UAE Sets New Corporate Tax Rules for Non-Resident Person’s Nexus
The UAE Ministry of Finance has issued Cabinet Decision No. 35 of 2025, redefining when a non-resident juridical investor is considered to have a taxable presence (nexus) in the UAE. This update replaces the earlier Cabinet Decision No. 56 of 2023 and aims to streamline compliance and enhance the UAE’s investment appeal.
The decision applies to non-resident investors in Qualifying Investment Funds (QIFs) and Real Estate Investment Trusts (REITs), and aligns with the latest Cabinet Decision No. 34 of 2025 under the Federal Decree-Law No. 47 of 2022 on corporate taxation.
Key Updates:
- For QIF Investors: A nexus is created if:
- The fund breaches the real estate threshold and fails to distribute at least 80% of its income within 9 months after its financial year-end.

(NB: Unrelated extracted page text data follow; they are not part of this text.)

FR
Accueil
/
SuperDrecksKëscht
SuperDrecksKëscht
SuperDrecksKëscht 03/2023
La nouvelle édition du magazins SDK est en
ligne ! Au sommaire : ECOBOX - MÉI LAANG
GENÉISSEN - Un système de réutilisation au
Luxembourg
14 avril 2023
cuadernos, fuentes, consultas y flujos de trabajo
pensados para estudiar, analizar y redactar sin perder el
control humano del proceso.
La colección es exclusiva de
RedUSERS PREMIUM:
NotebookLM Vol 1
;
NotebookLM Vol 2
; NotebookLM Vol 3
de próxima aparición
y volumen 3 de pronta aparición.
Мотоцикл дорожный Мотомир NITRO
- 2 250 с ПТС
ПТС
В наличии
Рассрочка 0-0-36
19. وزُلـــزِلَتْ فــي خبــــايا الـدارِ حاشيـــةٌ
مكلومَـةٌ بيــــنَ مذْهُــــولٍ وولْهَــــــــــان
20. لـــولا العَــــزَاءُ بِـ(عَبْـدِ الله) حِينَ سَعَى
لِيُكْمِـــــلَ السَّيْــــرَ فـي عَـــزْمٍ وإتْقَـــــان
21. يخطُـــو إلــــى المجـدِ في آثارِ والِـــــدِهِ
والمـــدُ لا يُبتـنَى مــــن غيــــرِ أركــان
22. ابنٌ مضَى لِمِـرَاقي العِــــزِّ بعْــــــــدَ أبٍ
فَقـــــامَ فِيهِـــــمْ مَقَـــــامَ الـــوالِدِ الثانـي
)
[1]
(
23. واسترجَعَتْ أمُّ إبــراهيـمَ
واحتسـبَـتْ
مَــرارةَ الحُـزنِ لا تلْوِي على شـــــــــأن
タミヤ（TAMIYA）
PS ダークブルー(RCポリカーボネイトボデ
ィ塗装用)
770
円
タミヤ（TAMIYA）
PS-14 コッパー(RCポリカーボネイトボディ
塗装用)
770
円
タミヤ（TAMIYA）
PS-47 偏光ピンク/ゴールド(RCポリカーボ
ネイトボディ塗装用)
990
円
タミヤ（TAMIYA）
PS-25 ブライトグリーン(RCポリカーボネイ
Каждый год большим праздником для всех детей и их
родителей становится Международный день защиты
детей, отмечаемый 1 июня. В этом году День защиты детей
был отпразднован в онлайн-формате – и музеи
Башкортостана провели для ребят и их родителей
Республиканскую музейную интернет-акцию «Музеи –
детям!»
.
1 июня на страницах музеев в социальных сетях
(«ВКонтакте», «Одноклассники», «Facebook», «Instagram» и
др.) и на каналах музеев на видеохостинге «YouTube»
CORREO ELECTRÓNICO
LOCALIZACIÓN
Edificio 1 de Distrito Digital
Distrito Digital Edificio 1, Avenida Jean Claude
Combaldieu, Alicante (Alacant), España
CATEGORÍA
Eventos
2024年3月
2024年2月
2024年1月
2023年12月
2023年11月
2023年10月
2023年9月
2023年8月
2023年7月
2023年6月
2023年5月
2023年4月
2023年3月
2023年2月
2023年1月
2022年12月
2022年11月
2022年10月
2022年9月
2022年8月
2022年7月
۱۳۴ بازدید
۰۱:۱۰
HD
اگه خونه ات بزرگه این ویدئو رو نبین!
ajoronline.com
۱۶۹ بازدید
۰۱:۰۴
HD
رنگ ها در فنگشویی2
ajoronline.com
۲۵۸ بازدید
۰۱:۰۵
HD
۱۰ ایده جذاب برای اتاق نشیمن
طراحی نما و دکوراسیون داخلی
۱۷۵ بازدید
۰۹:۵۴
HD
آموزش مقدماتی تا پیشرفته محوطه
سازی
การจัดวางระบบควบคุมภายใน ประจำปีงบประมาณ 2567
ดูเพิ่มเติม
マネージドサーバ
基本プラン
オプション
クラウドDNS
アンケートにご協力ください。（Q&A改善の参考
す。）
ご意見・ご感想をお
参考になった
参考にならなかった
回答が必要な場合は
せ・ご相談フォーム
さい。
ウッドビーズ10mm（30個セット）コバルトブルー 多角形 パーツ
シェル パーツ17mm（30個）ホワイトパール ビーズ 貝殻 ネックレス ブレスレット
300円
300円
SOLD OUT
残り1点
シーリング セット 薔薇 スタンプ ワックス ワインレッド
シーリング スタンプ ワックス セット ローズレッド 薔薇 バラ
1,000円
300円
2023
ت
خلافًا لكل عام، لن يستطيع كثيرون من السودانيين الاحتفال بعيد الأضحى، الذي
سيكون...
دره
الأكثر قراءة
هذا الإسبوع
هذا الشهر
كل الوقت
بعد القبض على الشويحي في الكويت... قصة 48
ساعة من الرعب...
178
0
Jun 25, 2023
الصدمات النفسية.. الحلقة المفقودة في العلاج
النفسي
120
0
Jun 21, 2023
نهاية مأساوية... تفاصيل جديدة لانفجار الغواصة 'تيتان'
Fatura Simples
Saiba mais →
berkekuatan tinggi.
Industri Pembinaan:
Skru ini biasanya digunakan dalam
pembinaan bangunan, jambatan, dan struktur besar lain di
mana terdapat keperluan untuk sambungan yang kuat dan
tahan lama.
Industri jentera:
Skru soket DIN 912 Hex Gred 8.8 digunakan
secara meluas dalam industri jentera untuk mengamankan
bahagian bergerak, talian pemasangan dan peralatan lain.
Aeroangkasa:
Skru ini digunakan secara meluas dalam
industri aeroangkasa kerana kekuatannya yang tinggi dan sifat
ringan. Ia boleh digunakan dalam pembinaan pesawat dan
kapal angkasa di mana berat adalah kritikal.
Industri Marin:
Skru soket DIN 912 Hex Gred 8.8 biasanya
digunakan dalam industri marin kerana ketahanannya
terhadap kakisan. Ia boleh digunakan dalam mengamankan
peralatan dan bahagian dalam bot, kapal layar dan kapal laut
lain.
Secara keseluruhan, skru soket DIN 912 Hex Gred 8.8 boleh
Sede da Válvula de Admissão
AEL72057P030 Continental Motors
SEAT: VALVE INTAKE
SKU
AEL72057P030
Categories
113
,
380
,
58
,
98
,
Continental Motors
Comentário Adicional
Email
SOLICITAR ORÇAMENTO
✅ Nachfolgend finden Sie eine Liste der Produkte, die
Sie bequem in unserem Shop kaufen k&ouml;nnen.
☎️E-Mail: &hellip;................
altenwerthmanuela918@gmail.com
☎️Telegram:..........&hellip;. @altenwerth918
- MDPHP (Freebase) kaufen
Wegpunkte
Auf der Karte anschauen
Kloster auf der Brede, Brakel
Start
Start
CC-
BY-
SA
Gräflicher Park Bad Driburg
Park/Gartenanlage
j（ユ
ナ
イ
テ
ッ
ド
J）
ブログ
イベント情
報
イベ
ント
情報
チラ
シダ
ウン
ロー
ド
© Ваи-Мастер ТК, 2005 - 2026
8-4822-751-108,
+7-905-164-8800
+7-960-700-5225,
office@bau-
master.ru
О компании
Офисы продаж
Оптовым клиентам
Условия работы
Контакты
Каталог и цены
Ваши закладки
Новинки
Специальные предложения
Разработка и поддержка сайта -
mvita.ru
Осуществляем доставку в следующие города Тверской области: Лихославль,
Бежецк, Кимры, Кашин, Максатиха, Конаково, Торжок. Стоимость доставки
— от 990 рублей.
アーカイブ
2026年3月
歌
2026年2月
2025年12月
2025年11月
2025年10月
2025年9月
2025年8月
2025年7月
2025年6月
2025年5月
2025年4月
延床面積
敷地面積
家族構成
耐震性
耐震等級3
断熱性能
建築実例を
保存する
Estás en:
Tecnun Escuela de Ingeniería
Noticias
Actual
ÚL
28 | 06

- The investor acquires ownership before distribution or the fund fails to meet ownership diversity requirements during the tax period.
- For REIT Investors: A nexus arises on:
- The date of dividend distribution if 80%+ income is distributed within 9 months, or
- The date of acquiring ownership if the distribution threshold isn’t met.
Exemption:
Non-resident juridical investors exclusively investing in QIFs and/or REITs that meet the above criteria will not be considered to have a taxable presence in the UAE.
This move simplifies tax obligations for foreign investors and reaffirms the UAE’s commitment to fostering a business-friendly and transparent investment environment.